Nei cocktail del 2019, tanta ricerca e tanta…cucina liquida!

Il dialogo tra cucina e mixology non è mai stato così stretto come nell’anno appena trascorso, e tutto lascia pensare che la collaborazione andrà consolidandosi anche nel 2019 con una “nuova” tendenza dall’affascinante identità. Abbandonato, o quasi, il tanto chiacchierato “food pairing”, quella filosofia cioè che voleva proporre abbinamenti tra piatti di alta cucina e cocktail – che nel Paese del vino nasceva già con un certo deficit e ha confermato, nel tempo, tutte le difficoltà delle premesse – il 2018 ha visto affacciarsi sulla scena della mixo-ristorazione un concetto nuovo: quello di cucina liquida. Potremmo definirlo, in un certo senso, un’evoluzione del food pairing, un’idea che mette in comunicazione come mai accaduto fino ad ora i cocktail e i piatti gastronomici e, soprattutto, il bartender e lo chef. Lungi dall’essere una semplice riproposizione in chiave liquida di ricette di alta cucina, la cucina liquida è invece frutto di una costante ricerca dell’aspetto “gourmet” del miscelato, ottenuto attraverso tecniche che mirano a trasformare gli ingredienti in modo inedito e soprattutto ad accostarli tra loro per ottenere preparazioni fino ad ora mai viste in un bicchiere. Come un “Bloody Mary” all’ennesima potenza, il cocktail gastronomico è infatti un nuovo modo di bere, il risultato di una serie di tendenze e di studi che partono dal “low alcol”, toccano talvolta il concetto di ecosostenibilità della bevanda e arrivano a quella cura e a quell’attenzione per il cliente che sarà probabilmente la vera tendenza dell’anno appena iniziato.

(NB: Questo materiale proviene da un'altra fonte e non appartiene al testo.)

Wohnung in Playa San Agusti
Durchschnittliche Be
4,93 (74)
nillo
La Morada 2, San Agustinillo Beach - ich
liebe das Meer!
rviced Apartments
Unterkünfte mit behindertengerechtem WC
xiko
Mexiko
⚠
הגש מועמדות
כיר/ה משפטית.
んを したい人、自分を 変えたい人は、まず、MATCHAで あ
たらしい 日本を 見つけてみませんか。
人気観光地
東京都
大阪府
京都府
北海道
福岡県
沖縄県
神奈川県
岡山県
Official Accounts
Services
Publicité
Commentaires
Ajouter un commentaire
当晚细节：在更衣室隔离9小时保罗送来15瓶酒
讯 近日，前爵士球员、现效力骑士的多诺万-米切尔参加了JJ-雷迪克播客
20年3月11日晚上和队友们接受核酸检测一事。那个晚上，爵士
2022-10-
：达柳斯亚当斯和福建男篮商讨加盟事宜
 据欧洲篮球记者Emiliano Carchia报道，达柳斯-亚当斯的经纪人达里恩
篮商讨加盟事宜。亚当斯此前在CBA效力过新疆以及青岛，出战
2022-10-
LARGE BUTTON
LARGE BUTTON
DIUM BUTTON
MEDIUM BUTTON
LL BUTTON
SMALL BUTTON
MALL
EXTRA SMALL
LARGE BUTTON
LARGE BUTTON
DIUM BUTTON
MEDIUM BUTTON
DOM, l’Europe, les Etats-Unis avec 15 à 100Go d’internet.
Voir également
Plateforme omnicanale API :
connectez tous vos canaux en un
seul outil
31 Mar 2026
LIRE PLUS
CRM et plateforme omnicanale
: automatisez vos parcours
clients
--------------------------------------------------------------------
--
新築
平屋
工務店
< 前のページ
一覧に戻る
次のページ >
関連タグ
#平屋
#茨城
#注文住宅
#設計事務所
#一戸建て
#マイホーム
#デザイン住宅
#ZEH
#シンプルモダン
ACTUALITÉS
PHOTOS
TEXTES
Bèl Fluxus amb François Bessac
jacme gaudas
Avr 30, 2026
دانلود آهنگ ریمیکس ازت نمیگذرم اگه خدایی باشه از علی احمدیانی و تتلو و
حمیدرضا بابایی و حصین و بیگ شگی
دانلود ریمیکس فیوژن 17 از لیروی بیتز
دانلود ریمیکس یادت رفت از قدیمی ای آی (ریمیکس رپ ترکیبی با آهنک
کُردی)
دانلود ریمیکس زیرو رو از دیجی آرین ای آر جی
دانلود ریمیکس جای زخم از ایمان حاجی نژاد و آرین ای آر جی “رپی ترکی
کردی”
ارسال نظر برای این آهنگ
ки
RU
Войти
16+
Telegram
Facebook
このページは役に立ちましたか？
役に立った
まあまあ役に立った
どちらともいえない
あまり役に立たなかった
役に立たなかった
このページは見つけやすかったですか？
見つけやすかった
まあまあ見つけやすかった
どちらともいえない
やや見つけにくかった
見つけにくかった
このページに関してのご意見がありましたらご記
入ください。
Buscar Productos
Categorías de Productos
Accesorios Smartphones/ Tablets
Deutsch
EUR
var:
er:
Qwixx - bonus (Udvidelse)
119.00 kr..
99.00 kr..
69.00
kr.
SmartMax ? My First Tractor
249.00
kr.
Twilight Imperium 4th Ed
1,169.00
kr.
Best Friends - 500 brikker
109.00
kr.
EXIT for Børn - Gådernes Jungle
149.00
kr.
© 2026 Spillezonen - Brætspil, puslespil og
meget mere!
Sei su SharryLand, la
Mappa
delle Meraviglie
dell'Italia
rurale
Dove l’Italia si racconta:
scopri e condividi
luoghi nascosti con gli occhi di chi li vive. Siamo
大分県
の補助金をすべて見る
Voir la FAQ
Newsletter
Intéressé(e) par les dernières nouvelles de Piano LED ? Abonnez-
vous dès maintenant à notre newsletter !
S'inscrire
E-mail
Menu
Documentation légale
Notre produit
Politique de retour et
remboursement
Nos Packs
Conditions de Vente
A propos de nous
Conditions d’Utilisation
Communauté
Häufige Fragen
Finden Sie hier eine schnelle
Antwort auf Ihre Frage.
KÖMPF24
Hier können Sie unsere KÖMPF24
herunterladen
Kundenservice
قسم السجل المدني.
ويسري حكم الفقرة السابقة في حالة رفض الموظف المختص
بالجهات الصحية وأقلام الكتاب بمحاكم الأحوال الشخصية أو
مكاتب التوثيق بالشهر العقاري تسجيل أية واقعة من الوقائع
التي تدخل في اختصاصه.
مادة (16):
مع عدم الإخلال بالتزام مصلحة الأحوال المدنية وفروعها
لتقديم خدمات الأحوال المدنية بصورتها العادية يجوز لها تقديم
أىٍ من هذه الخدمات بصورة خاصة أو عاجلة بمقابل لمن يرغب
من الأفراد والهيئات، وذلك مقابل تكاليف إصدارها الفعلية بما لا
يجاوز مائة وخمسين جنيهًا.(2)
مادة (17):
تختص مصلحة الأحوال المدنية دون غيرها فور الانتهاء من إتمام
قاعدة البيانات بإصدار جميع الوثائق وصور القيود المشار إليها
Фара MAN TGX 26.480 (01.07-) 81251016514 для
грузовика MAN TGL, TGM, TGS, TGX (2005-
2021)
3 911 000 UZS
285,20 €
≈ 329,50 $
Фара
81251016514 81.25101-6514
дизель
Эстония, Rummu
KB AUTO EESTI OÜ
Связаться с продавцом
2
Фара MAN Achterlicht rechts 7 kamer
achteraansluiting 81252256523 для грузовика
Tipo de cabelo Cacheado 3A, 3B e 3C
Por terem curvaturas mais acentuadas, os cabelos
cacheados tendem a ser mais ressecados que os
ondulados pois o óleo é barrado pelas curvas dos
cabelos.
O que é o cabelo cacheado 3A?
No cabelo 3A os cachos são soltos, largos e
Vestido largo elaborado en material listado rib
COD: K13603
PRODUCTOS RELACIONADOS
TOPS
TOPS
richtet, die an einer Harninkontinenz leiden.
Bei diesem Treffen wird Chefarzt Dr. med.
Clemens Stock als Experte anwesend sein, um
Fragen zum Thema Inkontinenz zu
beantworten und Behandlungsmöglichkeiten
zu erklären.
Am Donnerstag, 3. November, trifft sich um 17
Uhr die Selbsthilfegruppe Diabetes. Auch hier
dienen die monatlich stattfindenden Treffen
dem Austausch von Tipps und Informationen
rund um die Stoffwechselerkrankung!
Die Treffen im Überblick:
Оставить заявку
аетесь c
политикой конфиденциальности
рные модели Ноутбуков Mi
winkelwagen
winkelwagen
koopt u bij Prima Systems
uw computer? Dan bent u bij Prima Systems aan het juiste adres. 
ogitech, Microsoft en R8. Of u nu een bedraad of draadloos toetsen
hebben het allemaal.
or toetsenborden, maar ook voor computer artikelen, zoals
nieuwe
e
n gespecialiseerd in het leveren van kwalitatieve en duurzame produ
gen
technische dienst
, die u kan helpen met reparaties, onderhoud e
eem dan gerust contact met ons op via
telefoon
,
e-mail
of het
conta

Drink: Louisiana Soul – Bartender: Filippo Sisti – Photo: identitagolose.it

Spieghiamoci meglio. “Low alcol” non è che un’etichetta utile a descrivere  una tendenza nata tra la fine del 2017 e il 2018, cioè quella di moderare il grado alcolico del miscelato per consentire non solo l’assaggio di più cocktail senza il rischio dell’ebbrezza, ma anche una percezione decisamente più netta degli aromi, dei profumi e, perché no, anche delle tecniche di preparazione che stanno alla base del lavoro di ogni bartender. L’ecosostenibilità, o più semplicemente il “riutilizzo”, altro non è che uno dei concetti chiave della cucina liquida ma non solo, l’idea cioè che un prodotto usato per ricette gastronomiche possa essere riutilizzato per un cocktail, rendendo quindi possibile non solo una lotta mirata allo spreco (se in cucina si usa il succo di lime, perché la buccia dovrebbe essere buttata quando può essere trasformata in mille modi e utilizzata per altrettante preparazioni?) ma anche un dialogo molto stretto tra ciò che troviamo nel piatto e ciò che invece ci viene servito nel bicchiere. Infine arriva l’attenzione al cliente, intesa non solo come accoglienza ma anche e soprattutto come coinvolgimento dello stesso in ogni atto della creazione del drink. Significa portare qualità, consapevolezza e rapporto tra bartender e frequentatori dei cocktail bar a un livello nettamente superiore. Significa che il bartender non è più un mero miscelatore di liquidi e il cliente non è più un semplice avventore desideroso di bere il più possibile senza curarsi di ciò che gli viene servito. Significa che la conoscenza e la preparazione del bartender, unita alla consapevolezza e alle aspettative del cliente, creano qualcosa di ormai imprescindibile: il bere bene.

Ora, precisiamo: in Italia si beve bene da molti anni e in certi locali si beveva bene anche quando a nessuno interessava, ma tant’è. E, precisiamo di nuovo, non è che la cucina liquida sia l’unico modo di bere bene, questo deve essere chiaro. Cucina liquida è però un “nuovo” modo di bere bene, l’idea che qualcosa fino ad ora concepito solo allo stato solido possa in realtà assurgere a nuove forme grazie a studio, tecnica e materia prima. Significa, in buona sostanza, lasciarsi guidare alla scoperta di un mondo sensoriale ancora largamente inesplorato, qualità che, se ci pensiamo, difficilmente al giorno d’oggi può essere applicabile a qualcosa di diverso dalla medicina e dal buon senso.